Sevier County Schools want more state funding

Sevier County Board of Education (Source: Kyle Grainger, WVLT)

SEVIERVILLE, Tenn. (WVLT) -- Sevier County Schools say they're not getting a fair cut of Tennessee's education pie and want the state to change the way it distributes funding.

Tennessee's formula for education funding, called the Basic Education Program, or BEP, focuses on each county's ability to pay for students in their schools. In some counties, that figure is higher than others - and it's one of the highest in the state in Sevier County, where consumer spending is about $1.7 billion dollars a year.

The state averages that $1.7 billion in spending across the county's population of 90,000 to determine what the county schools can afford to pay per student in Sevier County schools. But the school district and hospitality alliances say that formula never takes the millions of tourists who may only spend one night into account.

"We need it. We're viewed as a very wealthy county and we're not,"said Jennifer Dyer, parent. "We are blessed, but our kids just deserve the same that other parts of the state get."

The BEP guarantees that each student in Tennessee schools has access to enough funding for a statewide basic level of education. Any spending above that must come directly from the county or city school system. Sevier County funds about 60% of the overall schools budget with the state chipping in 40%. Every other district gets about 70% state funding and 30% local funding. Sevier County School leaders say they just want the gap closed so they can make up the $4 million that the state's not paying the county now.

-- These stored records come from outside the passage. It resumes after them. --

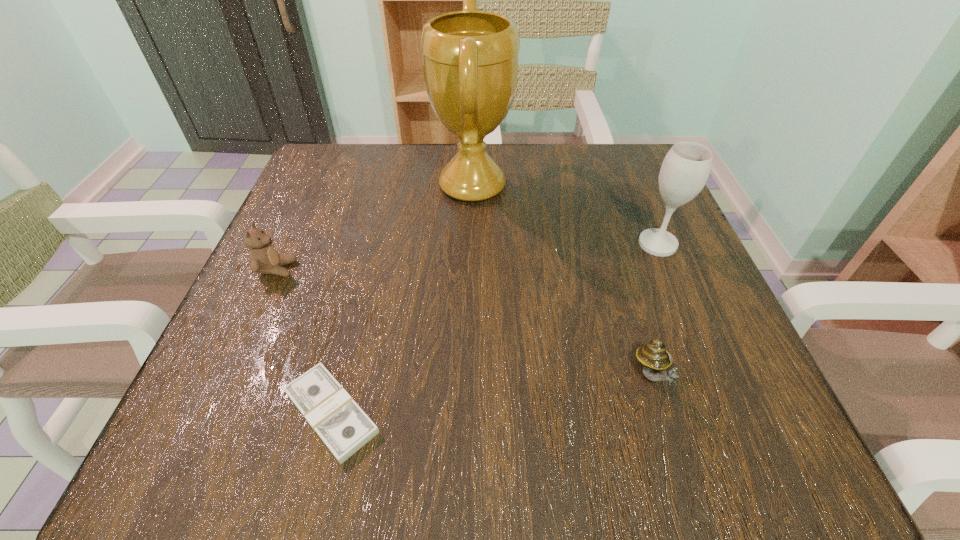
Image resolution: width=960 pixels, height=540 pixels. Find the location of `object present at the near right corner`. object present at the near right corner is located at coordinates (654, 358).

You are a GUI agent. You are given a task and a screenshot of the screen. Output one action in this format:
    pyautogui.click(x=<x>, y=<y>)
    Task: Click on the vacant space at the near edge
    
    Given the screenshot: What is the action you would take?
    pyautogui.click(x=540, y=448)

Where is `vacant area at the left edge of the desktop`? vacant area at the left edge of the desktop is located at coordinates (340, 221).

This screenshot has width=960, height=540. I want to click on vacant area at the right edge of the desktop, so click(x=625, y=207).

The image size is (960, 540). In order to click on free space at the far left corner in this screenshot , I will do `click(372, 157)`.

This screenshot has height=540, width=960. I want to click on free spot at the near left corner of the desktop, so click(168, 449).

At what (x,y) coordinates should I click in order to perform the action: click on free space at the far right corner. Please return your answer as a coordinate pair (x, y). Looking at the image, I should click on (635, 200).

Where is `blank space at the near right corner of the desktop`? blank space at the near right corner of the desktop is located at coordinates (718, 421).

Where is `vacant area between the snail and the shortest object`? The width and height of the screenshot is (960, 540). vacant area between the snail and the shortest object is located at coordinates (492, 394).

This screenshot has height=540, width=960. Find the location of `free area in between the third object from left to right and the fourth shortest object`. free area in between the third object from left to right and the fourth shortest object is located at coordinates (565, 214).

"If a child was in Knox County, they would get $349 dollars more each year from the state of TN," said Karen King, Sevier County Schools Finance Director. "Education is the most precious commodity any community has. Education is important and Sevier County does not want to be left behind."

Under the BEP formula, counties put money into a statewide education fund in exchange for equal education dollars. Sevier County hospitality managers say county schools get the least amount of money from the state, but pay the most in - while county figures show just how poor county residents actually are.

The unemployment rate in Sevier County stays around 10% during off season months. 63% of the kids are on a free or reduced lunch plan, which is one of the highest rates in the state.

"We don't want to do anything to hurt the program, we just want them to look at readjusting it but there's other programs too that the BEP formula just does not work," said Ken Maples with Sevier County Hospitality.

The formula is being evaluated by the state and could change next year. The last time the formula was adjusted was in 2007.